### Your assignment
Using the records below, find how many lines hold the word "EDINGER" and reply with only that number.

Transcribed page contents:
- - - - - - -

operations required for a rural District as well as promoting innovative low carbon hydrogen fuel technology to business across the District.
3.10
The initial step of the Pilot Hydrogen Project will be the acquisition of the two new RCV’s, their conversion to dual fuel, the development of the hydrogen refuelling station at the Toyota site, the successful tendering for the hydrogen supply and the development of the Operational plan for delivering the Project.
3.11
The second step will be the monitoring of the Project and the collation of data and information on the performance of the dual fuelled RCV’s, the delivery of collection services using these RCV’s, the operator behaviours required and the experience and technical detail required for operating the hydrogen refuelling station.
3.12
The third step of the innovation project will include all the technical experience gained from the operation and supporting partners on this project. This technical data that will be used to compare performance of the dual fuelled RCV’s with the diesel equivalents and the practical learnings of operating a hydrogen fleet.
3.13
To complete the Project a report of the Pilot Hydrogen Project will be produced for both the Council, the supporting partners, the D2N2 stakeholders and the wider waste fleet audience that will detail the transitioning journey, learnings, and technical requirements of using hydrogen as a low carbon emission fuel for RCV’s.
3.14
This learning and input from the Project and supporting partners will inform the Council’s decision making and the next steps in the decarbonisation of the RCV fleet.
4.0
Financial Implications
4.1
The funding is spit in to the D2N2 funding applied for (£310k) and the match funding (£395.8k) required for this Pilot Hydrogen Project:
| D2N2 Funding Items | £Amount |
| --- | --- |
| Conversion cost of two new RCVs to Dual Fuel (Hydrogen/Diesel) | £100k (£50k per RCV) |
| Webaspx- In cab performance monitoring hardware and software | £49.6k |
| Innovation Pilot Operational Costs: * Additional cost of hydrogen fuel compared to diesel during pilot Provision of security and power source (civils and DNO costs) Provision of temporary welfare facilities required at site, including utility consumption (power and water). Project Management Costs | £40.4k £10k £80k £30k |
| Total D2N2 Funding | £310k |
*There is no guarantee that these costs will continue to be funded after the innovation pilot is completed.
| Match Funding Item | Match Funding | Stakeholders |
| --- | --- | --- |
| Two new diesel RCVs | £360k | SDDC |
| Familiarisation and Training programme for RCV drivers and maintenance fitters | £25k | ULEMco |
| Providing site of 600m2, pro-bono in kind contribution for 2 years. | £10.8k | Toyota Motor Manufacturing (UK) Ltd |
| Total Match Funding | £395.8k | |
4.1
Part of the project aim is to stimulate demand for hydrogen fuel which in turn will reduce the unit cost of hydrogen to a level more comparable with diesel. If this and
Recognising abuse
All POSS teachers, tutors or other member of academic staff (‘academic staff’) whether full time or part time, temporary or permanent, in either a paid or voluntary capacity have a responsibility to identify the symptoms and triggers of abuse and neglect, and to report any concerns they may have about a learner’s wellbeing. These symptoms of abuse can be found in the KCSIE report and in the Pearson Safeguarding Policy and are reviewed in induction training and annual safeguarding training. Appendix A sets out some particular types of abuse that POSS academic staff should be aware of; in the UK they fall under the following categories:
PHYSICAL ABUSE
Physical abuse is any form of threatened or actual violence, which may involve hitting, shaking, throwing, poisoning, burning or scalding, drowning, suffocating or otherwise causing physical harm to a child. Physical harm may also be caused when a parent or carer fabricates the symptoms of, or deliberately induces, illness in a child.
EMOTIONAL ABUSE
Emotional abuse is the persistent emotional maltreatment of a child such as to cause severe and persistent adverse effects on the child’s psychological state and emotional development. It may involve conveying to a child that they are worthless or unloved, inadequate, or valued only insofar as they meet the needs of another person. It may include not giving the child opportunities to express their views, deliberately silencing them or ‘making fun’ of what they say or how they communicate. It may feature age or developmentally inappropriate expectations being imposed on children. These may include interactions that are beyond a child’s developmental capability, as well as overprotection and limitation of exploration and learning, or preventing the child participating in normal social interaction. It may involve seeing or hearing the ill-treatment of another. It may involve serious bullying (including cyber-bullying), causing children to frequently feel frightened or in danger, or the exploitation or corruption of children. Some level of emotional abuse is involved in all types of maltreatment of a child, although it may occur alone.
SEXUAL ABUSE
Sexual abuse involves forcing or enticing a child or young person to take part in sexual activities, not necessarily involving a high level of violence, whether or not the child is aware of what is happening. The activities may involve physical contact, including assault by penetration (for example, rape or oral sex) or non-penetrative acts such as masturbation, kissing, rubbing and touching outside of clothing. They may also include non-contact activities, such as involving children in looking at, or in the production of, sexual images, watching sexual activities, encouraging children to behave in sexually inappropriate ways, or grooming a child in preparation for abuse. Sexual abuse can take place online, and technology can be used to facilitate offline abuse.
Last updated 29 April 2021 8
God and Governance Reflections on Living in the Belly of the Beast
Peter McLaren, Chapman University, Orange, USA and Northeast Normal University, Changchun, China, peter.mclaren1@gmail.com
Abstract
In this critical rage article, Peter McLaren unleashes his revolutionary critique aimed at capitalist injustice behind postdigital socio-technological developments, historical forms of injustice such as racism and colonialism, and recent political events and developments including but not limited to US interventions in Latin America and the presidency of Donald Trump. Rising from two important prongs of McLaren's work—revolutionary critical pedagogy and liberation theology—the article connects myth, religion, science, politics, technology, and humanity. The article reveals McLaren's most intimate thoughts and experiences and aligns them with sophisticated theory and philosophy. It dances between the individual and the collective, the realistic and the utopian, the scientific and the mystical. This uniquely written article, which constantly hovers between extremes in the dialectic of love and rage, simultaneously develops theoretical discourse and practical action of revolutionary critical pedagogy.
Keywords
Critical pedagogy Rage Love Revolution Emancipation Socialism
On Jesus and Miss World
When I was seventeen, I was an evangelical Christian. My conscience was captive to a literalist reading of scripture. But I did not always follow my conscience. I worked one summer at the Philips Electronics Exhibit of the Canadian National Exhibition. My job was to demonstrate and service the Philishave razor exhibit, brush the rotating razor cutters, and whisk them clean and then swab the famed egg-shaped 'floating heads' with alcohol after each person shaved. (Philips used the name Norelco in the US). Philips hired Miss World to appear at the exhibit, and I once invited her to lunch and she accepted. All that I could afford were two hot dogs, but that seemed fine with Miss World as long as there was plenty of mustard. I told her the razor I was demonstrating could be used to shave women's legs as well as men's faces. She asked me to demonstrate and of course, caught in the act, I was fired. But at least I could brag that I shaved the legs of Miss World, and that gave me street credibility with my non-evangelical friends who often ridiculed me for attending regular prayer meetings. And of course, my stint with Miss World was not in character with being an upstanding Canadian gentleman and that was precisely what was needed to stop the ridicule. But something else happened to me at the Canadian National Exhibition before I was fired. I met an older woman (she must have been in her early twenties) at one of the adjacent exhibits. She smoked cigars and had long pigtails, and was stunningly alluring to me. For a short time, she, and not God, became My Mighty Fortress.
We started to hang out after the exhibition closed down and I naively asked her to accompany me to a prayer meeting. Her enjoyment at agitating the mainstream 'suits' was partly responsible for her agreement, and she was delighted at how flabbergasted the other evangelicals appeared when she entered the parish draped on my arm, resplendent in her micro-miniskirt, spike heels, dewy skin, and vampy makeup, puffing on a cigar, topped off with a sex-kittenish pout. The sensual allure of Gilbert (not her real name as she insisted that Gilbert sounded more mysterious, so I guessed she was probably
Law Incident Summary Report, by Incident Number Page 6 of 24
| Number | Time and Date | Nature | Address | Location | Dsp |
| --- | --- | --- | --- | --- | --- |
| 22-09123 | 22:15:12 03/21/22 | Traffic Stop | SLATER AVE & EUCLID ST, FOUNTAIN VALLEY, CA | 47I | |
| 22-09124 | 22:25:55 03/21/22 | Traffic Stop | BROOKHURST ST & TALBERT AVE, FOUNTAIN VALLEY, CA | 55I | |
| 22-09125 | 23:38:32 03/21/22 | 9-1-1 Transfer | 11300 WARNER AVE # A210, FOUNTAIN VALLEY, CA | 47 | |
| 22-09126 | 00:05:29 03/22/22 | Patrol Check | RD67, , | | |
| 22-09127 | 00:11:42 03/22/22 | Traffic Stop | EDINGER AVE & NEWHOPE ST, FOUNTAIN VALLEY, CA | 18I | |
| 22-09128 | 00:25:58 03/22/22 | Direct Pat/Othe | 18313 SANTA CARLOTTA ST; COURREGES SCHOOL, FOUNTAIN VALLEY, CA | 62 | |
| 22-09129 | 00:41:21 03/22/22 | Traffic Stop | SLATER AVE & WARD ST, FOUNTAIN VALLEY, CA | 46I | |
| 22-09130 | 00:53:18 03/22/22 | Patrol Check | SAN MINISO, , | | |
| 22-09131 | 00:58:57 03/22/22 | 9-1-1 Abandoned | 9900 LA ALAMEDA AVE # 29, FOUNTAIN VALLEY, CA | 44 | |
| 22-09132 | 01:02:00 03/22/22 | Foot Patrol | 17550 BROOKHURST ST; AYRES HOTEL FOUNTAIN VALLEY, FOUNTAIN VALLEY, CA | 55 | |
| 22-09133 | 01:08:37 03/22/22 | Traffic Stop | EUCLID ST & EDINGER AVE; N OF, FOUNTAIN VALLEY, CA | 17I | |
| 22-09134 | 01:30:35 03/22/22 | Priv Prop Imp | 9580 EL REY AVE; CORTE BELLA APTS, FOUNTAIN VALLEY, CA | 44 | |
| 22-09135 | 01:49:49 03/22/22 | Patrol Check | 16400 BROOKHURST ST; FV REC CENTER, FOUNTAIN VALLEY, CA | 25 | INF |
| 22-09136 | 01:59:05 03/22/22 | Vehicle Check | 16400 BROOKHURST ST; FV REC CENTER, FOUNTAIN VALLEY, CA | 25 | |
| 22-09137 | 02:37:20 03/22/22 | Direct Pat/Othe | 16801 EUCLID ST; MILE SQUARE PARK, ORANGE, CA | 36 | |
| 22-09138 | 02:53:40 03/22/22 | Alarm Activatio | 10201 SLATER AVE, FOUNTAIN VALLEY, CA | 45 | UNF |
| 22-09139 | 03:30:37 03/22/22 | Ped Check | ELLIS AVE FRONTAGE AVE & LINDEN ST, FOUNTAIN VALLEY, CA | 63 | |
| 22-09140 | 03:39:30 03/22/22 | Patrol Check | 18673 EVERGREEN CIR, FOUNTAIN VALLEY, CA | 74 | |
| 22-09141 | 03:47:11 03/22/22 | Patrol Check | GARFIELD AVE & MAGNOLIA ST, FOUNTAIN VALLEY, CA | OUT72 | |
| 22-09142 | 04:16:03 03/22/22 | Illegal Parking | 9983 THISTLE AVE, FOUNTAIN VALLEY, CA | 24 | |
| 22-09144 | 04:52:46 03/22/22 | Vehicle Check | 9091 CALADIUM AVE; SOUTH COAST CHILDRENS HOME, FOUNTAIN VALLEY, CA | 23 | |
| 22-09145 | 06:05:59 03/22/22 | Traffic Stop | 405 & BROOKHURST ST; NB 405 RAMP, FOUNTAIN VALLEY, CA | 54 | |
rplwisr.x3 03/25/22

- - - - - - -

### Solved exercise
2